# Provided text:

So why do people throw their garbage into the drains, thereby clogging it, I asked a number of residents. The government hasn’t provided large refuse bins for each street, what else to do? But weren’t you just complaining of the diseases that afflict your kids because of these infernal choked, putrid drains? Yes, but what to do? And besides, there’s no point being full of civic concern when you are pretty much the only one being responsible. If everyone cooperates, so will I. Till such time, what else to do?
Meanwhile, as if we weren’t disease-riddled enough, epidemics of dengue and chikungunya have broken out, giving the media an ideal, suitably sensationalist topic, with just the right mix of danger, incomprehension and scandalous
government culpability. One wonders why epidemics are perversely good commercial news, but not endemics like malnourishment, anaemia, malaria, tuberculosis, cholera. Perhaps because these are, for the most part, afflictions of the poor, not of the cable news-watching respectable types, able to afford decent-to-lavish food, clean, well-serviced housing, drinkable water, health-hygiene-education-information, and, of course, private health care.

Comments
Waste
Social movements start with groups, and groups are comprised of individuals with similar interests, and when compelled or enticed may unite and act as a bloc, or a lever at least - the received wisdom.
'We' ARE the system, the blind, decaying, wobbling (un)technological, (un)economical, (un)ecological and (a)political system called 'progress,' or if you like, (post)modern, (pre)industrial (pseudo)democracy.

# Recorded data:

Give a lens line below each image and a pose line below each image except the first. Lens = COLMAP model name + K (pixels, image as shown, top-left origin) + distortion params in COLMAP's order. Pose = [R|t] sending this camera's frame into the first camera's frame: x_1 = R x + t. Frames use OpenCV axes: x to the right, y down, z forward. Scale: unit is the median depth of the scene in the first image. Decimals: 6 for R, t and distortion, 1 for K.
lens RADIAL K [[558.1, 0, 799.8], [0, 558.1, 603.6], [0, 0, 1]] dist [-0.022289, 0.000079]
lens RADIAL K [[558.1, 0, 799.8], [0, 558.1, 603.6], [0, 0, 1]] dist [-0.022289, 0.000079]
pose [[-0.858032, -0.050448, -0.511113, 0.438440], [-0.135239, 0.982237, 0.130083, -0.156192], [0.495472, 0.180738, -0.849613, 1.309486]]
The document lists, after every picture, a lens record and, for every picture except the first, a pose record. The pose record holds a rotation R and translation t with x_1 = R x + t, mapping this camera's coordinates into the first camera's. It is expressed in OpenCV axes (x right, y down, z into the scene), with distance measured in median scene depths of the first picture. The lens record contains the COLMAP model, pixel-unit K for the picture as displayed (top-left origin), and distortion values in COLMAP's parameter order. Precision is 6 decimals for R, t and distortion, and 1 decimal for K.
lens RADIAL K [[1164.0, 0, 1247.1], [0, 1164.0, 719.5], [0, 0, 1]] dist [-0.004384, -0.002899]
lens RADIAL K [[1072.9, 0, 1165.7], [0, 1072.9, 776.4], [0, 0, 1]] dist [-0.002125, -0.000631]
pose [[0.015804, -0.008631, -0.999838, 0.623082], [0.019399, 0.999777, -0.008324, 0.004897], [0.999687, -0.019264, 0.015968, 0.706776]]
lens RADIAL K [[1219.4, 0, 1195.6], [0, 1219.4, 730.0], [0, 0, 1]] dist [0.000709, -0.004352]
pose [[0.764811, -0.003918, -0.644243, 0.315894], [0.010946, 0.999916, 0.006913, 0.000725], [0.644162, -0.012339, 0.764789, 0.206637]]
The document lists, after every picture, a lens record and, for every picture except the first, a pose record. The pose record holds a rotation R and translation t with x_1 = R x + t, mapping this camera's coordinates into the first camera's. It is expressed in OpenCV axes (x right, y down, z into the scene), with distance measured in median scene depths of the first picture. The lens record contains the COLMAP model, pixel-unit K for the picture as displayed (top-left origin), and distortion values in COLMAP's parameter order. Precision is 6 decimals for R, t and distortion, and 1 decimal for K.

# Exercise instructions:
Condense the paragraph in the text on drains and disease that begins "So why do people throw their garbage," keeping its main facts. Work from the text alone.

# Expected output:
Residents were asked why they throw garbage into the drains and clog them. They said the government has not provided large refuse bins for each street. They had also been complaining that the choked, putrid drains bring disease to their children, but they asked what else they could do. They added that civic concern is pointless when one is nearly the only person acting responsibly, and that they would cooperate once everyone else did.